The Internet of Things (IoT) is now a pretty mainstream concept, but when it was first mooted there were many that felt it was nothing more than a marketing ploy.
Fast forward just a few years and we’re now more connected than ever before and the IoT has become an increasingly accepted part of our everyday lives.
Not convinced? Just look at the initial success of Google’s Nest or Hive Active Heating from British Gas. Still not convinced? The Apple Watch embodies all that will be made possible by the IoT era.
Even the government accepts that the IoT revolution is coming, with David Cameron recently asking Sir Mark Walport, the government’s chief scientific adviser, to write a review on it.
Going from concept to reality, and delivering on its promise, is where the real challenge for the IoT will begin. Without question, data is the critical success factor.
If we think we generate vast swathes of data today, we will very soon be in line for an abrupt wake up call. For all intents and purposes, when it comes to data – we’re infants.
But that will soon change as the IoT will bring with it such incompressible volumes of data that numbers we never knew existed will become commonplace.
The question is: how can organisations make all of this information meaningful?
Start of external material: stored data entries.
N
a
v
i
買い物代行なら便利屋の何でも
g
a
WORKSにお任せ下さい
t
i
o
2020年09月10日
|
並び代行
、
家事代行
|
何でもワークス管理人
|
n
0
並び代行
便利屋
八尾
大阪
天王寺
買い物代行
The answer is the creation of new platforms that can keep pace with how rapidly data is both created and disseminated.
Social networks are on the front line of the data offensive – the places where people share, connect and interact more than any other channel. Arguably this makes them best placed to ensure that data can be incorporated into people’s lives in a meaningful way.
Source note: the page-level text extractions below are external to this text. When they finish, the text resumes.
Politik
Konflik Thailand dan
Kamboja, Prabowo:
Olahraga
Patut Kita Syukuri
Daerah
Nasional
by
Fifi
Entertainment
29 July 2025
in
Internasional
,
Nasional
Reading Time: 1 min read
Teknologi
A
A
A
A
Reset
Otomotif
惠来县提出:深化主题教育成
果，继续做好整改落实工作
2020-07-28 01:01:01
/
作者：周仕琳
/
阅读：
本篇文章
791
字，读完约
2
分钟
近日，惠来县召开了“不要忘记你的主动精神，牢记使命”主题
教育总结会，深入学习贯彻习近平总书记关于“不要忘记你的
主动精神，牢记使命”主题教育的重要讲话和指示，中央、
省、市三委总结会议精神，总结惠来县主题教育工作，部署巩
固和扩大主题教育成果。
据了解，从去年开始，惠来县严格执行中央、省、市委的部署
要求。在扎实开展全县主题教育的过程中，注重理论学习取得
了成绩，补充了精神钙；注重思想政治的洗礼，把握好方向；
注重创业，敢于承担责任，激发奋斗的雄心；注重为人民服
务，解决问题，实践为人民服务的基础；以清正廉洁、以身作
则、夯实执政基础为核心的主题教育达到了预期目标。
The emphasis in that last sentence is on the word ‘meaningful’. Just because people are surrounded by more data does not mean they would welcome a more elaborate notification system. Data shouldn’t be intrusive – it should be seamless.
A platform needs to be created that incorporates all the data people care about, makes sense of it and presents it in a unified and simple way that is relevant to each individual.
At the same time, it should allow users to utilise their personal connections – and it should share relevant IoT data with them when they want. Right now this might seem like a big ask, but consumers already filter out a lot of data they deem irrelevant to them; the last thing the IoT should do is disrespect those filters.
In the connected world, the sharing of data is an exchange. People provide their data in exchange for a better experience or a value add of some kind – not to be spammed at will.
Another important point that will drive social innovation is data respect. Even if companies believe that the data is in the public domain, they still need to respect and adhere to providers’ terms of service.
So how far away is this network? Closer than you think – it should emerge within the next two years. Where will it come from? Unlike its predecessors, such a platform will bypass 'fixed' devices and be launched with a mobile-first approach, fitting for the IoT era.